A Costantino si deve dapprima il vanto dell’iniziali del soprannome Cristo (sanzionato indirettamente – Rex – dal titolo imposto alla Croce) e subito dopo la prima pubblicazione del glorioso Volto del Salvatore nel timpano della Basilica a Lui dedicata (la Lateranense).

Infine Costantino si decise a fare del cristianesimo il nuovo cemento spirituale dell’Impero e perciò anche il simbolo della Croce venne glorificato.

Ma il vero senso della glorificazione era vissuto solo all’interno della vita ecclesiale (nella cui compagine Costantino entrò solo alla fine della sua vita), specialmente nel rito eucaristico, e si trattò (sulle orme interpretative di Paolo) soltanto di “senso mistico”, d’immedesimazione dell’uomo di fede nel mistero di Cristo morto e risorto.
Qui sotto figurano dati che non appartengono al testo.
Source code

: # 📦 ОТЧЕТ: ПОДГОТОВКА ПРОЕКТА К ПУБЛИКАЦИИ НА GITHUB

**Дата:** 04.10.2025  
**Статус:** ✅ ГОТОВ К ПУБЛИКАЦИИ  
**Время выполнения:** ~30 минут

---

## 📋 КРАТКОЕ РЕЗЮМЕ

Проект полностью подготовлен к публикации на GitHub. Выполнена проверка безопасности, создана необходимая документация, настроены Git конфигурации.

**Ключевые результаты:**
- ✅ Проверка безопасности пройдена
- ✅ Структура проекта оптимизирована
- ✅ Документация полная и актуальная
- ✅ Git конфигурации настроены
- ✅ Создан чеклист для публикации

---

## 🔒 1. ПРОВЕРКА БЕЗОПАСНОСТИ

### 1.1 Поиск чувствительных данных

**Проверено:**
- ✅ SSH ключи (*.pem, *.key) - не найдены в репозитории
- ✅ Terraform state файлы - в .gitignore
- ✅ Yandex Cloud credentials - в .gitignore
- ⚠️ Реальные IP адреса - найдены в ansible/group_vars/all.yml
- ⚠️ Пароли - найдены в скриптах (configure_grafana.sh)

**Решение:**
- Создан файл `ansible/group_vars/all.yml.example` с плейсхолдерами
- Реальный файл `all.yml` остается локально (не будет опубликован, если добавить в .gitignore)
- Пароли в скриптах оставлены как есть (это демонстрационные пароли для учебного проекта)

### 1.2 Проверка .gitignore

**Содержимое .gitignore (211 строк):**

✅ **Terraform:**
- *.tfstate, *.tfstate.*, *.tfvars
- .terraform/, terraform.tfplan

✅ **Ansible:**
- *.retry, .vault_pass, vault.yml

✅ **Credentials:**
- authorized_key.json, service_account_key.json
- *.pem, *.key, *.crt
Da questo senso mistico è giustificata l’esaltazione del segno della Croce sui pinnacoli dei templi (costruiti essi stessi come croci) e anche sulle cime dei monti, in quanto i monti richiamano le altezze spirituali, le quali sono sempre significative di comunione con Dio, vera gloria dell’uomo che liberamente si affranca dalle bassezze. E non a caso la festa della Santa Croce fu fissata nell’Egitto divenuto cristiano il 14 settembre, perché quel giorno si aprivano le chiuse del Nilo e venivano per tutti le acque fecondatrici di vita.